BRANO DA LEGGERE –
--------

Sempre prima della pandemia andava aumentando il numero degli iscritti alle Università della Terza Età. In Italia ci sono circa 300 di questi atenei e se nel mondo ce ne sono 3000 è un buon risultato. Purtroppo dopo la pandemia la partecipazione ai corsi si è molto ridotta.  Ora abbiamo anziani impauriti, più isolati e soli. I figli e i nipoti sono sempre più spesso lontani, quando non sono all’estero e allora il post pandemia per gli anziani è stato segnato da un peggioramento delle condizioni di vita, dal punto di vista sociale ed economico e si sa che questo influisce anche a livello di salute fisica. Se poi ci mettiamo che la sanità pubblica ormai è ridotta ai minimi termini, molti anziani si possono curare poco e male. E allora finirà che la prospettiva di vita nel prossimo futuro si abbasserà. Li abbiamo usati come baby sitter, come bancomat, nel sociale e ora li vogliamo emarginare nelle Rsa, spesso dei lager, considerandoli zavorra e con pensioni che, grazie all’inflazione, sono da fame?

--------

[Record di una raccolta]
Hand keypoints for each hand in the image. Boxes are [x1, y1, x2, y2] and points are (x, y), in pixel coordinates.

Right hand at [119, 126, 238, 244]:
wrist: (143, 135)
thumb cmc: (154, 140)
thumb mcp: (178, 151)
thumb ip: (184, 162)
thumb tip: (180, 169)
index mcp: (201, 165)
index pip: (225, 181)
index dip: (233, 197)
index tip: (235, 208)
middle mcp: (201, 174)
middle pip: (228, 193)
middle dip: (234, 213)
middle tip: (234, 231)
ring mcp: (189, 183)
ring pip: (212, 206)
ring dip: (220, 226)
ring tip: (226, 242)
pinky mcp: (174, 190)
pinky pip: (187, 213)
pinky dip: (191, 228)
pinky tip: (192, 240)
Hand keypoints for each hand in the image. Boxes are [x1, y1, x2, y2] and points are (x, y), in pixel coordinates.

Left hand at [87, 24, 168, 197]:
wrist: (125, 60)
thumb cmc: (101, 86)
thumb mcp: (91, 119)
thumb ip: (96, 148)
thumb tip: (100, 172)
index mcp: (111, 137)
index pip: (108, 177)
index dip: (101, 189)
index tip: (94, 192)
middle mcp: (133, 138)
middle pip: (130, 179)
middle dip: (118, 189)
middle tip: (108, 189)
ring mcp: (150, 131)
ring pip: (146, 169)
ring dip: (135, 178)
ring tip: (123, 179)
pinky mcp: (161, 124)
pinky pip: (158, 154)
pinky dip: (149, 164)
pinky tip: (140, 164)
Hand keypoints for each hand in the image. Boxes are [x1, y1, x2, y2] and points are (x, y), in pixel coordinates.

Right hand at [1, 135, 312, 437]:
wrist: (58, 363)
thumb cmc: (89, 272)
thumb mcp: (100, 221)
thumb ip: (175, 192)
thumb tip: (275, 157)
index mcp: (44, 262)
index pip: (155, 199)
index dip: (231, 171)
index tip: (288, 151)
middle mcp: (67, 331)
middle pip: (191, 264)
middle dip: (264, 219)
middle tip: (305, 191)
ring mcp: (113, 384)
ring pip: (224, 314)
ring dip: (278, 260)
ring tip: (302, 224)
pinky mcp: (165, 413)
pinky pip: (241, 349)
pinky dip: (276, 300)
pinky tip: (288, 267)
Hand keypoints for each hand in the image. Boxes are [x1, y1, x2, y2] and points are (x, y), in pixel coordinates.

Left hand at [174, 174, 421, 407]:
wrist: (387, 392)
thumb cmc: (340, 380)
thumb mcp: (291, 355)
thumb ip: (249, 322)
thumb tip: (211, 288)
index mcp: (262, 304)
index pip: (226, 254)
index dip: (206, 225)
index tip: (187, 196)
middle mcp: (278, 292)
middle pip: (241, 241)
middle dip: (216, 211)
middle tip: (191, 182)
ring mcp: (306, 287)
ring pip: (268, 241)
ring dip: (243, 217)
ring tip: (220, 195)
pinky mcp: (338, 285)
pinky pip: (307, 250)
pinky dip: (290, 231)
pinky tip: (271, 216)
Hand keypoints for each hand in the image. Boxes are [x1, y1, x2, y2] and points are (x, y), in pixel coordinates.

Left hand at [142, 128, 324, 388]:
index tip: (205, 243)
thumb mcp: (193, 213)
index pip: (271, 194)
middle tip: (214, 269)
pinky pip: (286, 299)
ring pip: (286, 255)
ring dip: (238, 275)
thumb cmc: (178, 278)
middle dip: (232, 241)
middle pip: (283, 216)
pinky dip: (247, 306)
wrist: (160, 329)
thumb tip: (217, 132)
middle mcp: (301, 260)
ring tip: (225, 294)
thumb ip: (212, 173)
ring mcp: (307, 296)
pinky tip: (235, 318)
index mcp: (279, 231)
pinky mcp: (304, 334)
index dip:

--------

IL QUESITO –
Secondo il brano sulla condizione degli anziani, quante Università della Terza Età si contano in Italia?

SOLUZIONE DELL'ESERCIZIO –
In Italia ci sono circa 300 Università della Terza Età.